▸ **Job item**: Give back every entry exactly as it is written, but not the pictures.

-*-*-

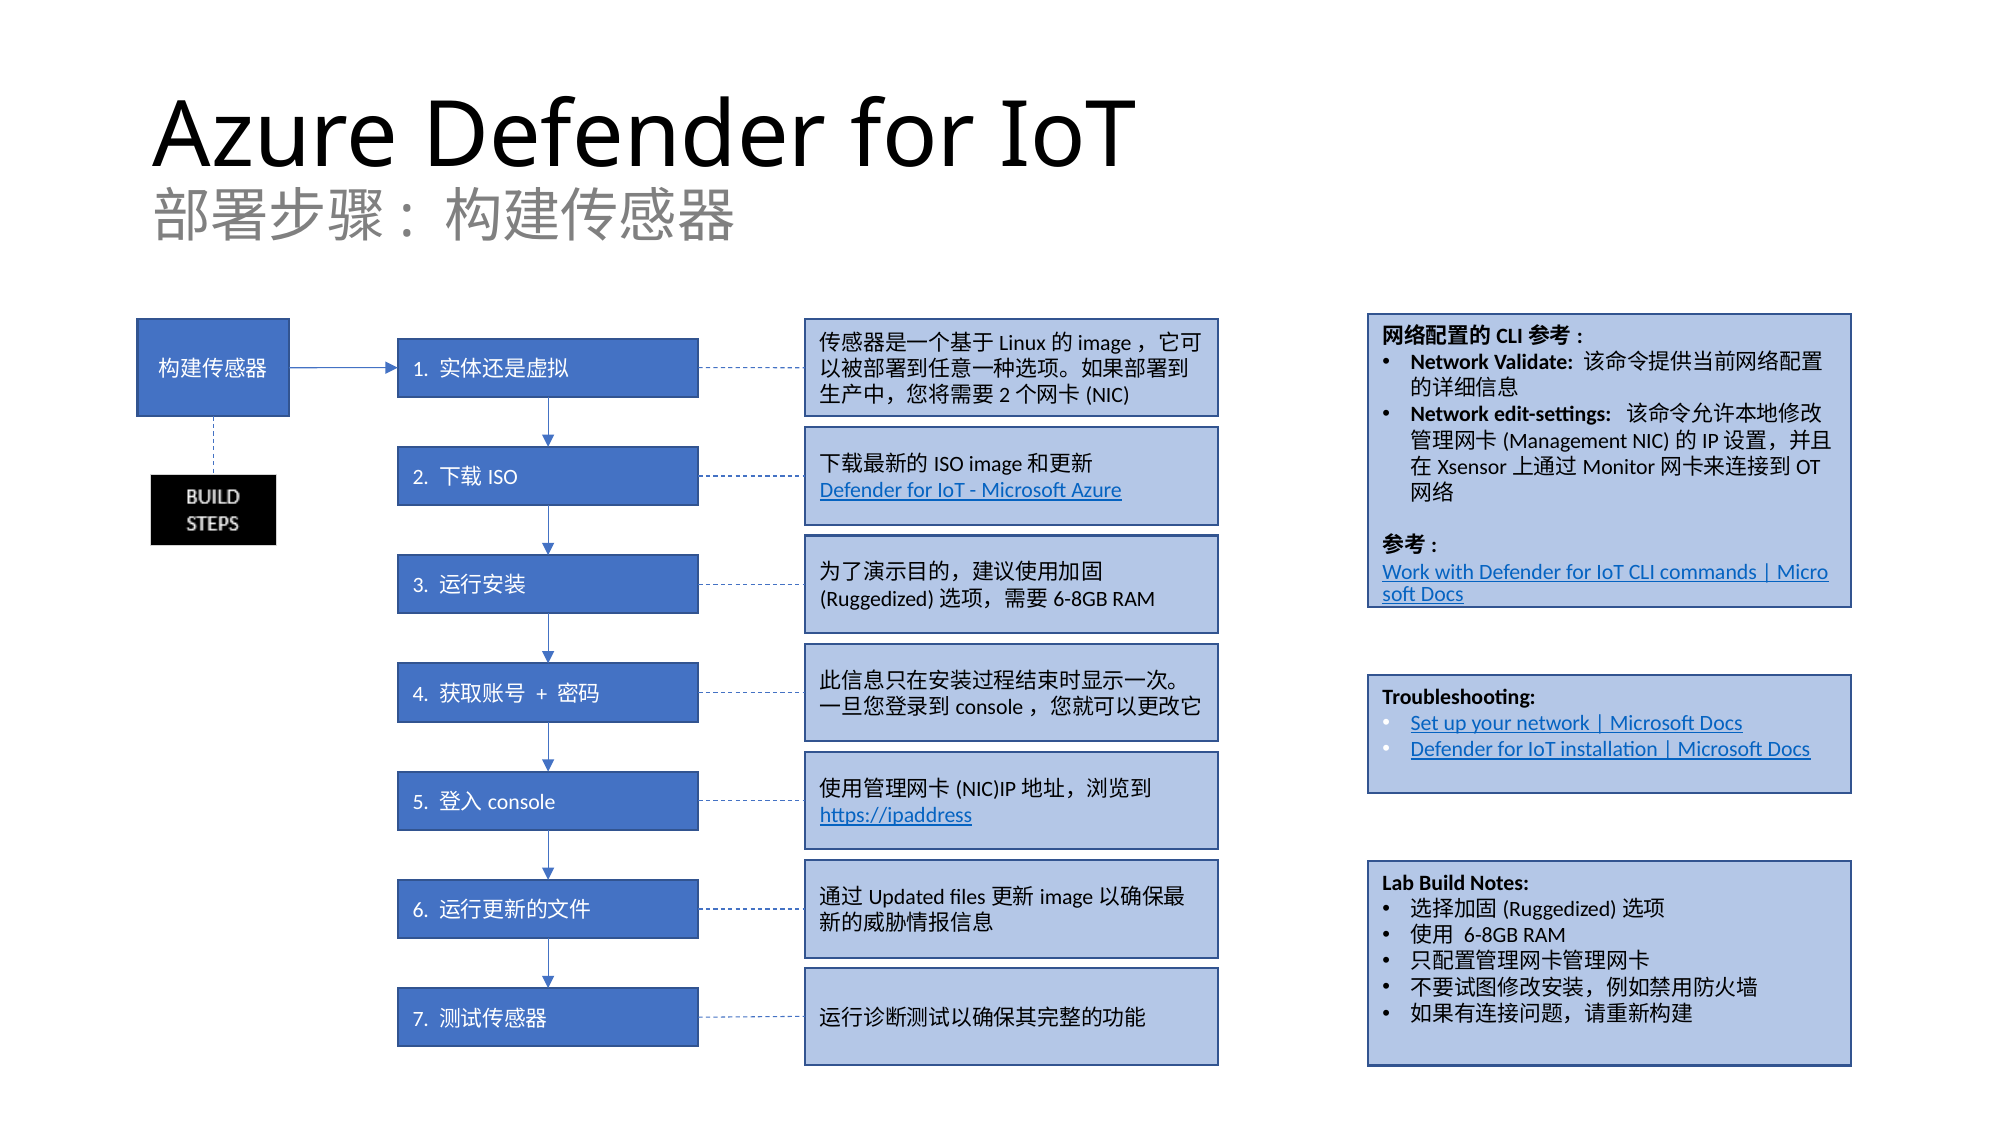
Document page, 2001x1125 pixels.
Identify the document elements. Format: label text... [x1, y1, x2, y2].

text_box 使用管理网卡(NIC)IP地址，浏览到https://ipaddress [804, 751, 1219, 850]
text_box 6. 运行更新的文件 [397, 879, 699, 939]
text_box 2. 下载ISO [397, 446, 699, 506]
text_box 传感器是一个基于Linux的image，它可以被部署到任意一种选项。如果部署到生产中，您将需要2个网卡(NIC) [804, 318, 1219, 417]
text_box 通过Updated files更新image以确保最新的威胁情报信息 [804, 859, 1219, 959]
text_box 下载最新的ISO image和更新 Defender for IoT - Microsoft Azure [804, 426, 1219, 526]
title Azure Defender for IoT 部署步骤: 构建传感器 [137, 59, 1863, 278]
text_box 网络配置的CLI参考: Network Validate: 该命令提供当前网络配置的详细信息 Network edit-settings: 该命令允许本地修改管理网卡(Management NIC)的IP设置，并且在Xsensor上通过Monitor网卡来连接到OT网络 参考: Work with Defender for IoT CLI commands | Microsoft Docs [1367, 313, 1852, 608]
text_box 5. 登入console [397, 771, 699, 831]
text_box 为了演示目的，建议使用加固(Ruggedized)选项，需要6-8GB RAM [804, 534, 1219, 634]
text_box 4. 获取账号 + 密码 [397, 662, 699, 723]
text_box 运行诊断测试以确保其完整的功能 [804, 967, 1219, 1066]
text_box Lab Build Notes: 选择加固(Ruggedized)选项 使用 6-8GB RAM 只配置管理网卡管理网卡 不要试图修改安装，例如禁用防火墙 如果有连接问题，请重新构建 [1367, 860, 1852, 1067]
text_box 构建传感器 [136, 318, 290, 417]
text_box 7. 测试传感器 [397, 987, 699, 1047]
picture [151, 475, 276, 545]
text_box Troubleshooting: Set up your network | Microsoft Docs Defender for IoT installation | Microsoft Docs [1367, 674, 1852, 794]
text_box 1. 实体还是虚拟 [397, 338, 699, 398]
text_box 此信息只在安装过程结束时显示一次。一旦您登录到console，您就可以更改它 [804, 643, 1219, 742]
text_box 3. 运行安装 [397, 554, 699, 614]
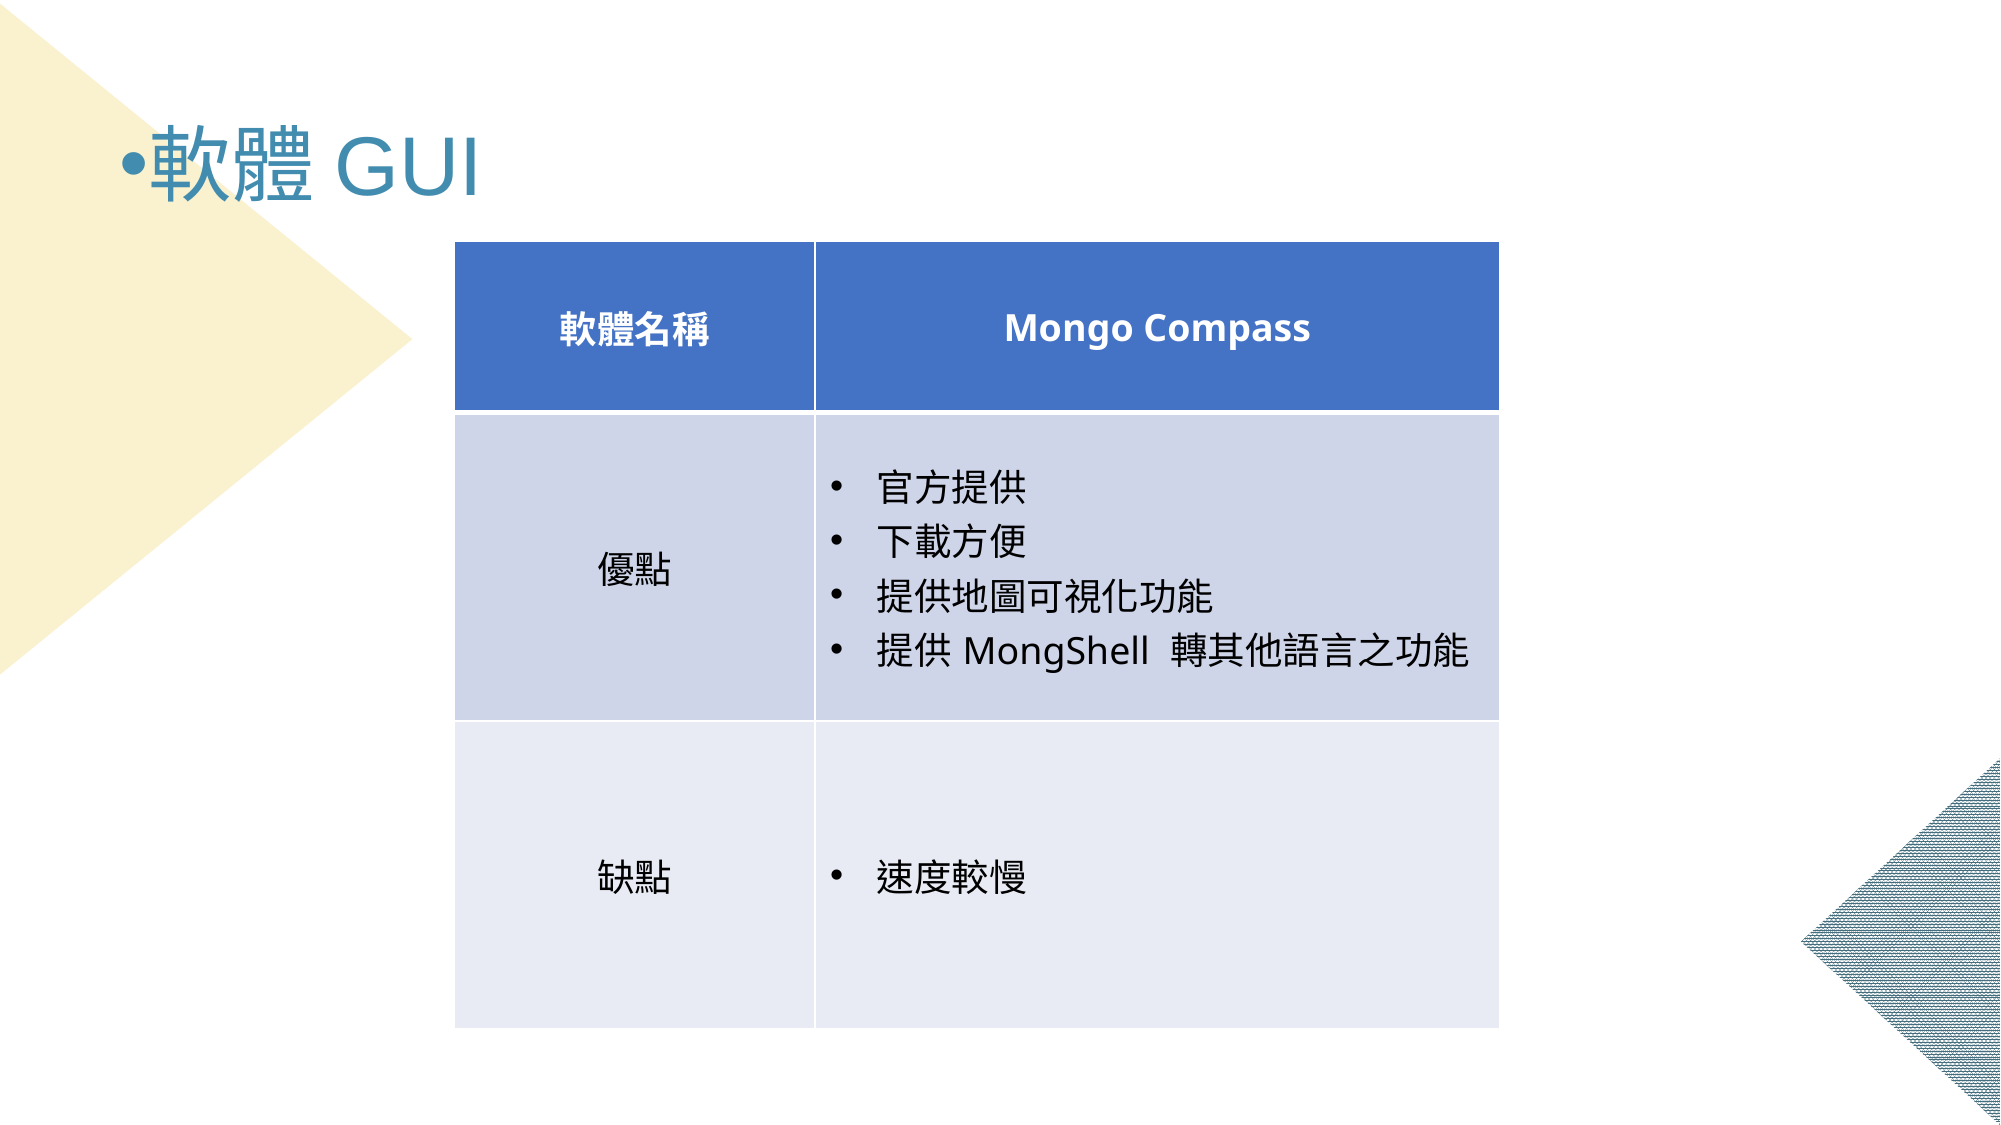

-*-*-

▸ **Expected output**:
Document page, 2001x1125 pixels.
Identify the document elements. Format: label text... [x1, y1, x2, y2].

text_box 使用管理网卡(NIC)IP地址，浏览到https://ipaddress [804, 751, 1219, 850]
text_box 6. 运行更新的文件 [397, 879, 699, 939]
text_box 2. 下载ISO [397, 446, 699, 506]
text_box 传感器是一个基于Linux的image，它可以被部署到任意一种选项。如果部署到生产中，您将需要2个网卡(NIC) [804, 318, 1219, 417]
text_box 通过Updated files更新image以确保最新的威胁情报信息 [804, 859, 1219, 959]
text_box 下载最新的ISO image和更新 Defender for IoT - Microsoft Azure [804, 426, 1219, 526]
title Azure Defender for IoT 部署步骤: 构建传感器 [137, 59, 1863, 278]
text_box 网络配置的CLI参考: Network Validate: 该命令提供当前网络配置的详细信息 Network edit-settings: 该命令允许本地修改管理网卡(Management NIC)的IP设置，并且在Xsensor上通过Monitor网卡来连接到OT网络 参考: Work with Defender for IoT CLI commands | Microsoft Docs [1367, 313, 1852, 608]
text_box 5. 登入console [397, 771, 699, 831]
text_box 为了演示目的，建议使用加固(Ruggedized)选项，需要6-8GB RAM [804, 534, 1219, 634]
text_box 4. 获取账号 + 密码 [397, 662, 699, 723]
text_box 运行诊断测试以确保其完整的功能 [804, 967, 1219, 1066]
text_box Lab Build Notes: 选择加固(Ruggedized)选项 使用 6-8GB RAM 只配置管理网卡管理网卡 不要试图修改安装，例如禁用防火墙 如果有连接问题，请重新构建 [1367, 860, 1852, 1067]
text_box 构建传感器 [136, 318, 290, 417]
text_box 7. 测试传感器 [397, 987, 699, 1047]
picture [151, 475, 276, 545]
text_box Troubleshooting: Set up your network | Microsoft Docs Defender for IoT installation | Microsoft Docs [1367, 674, 1852, 794]
text_box 1. 实体还是虚拟 [397, 338, 699, 398]
text_box 此信息只在安装过程结束时显示一次。一旦您登录到console，您就可以更改它 [804, 643, 1219, 742]
text_box 3. 运行安装 [397, 554, 699, 614]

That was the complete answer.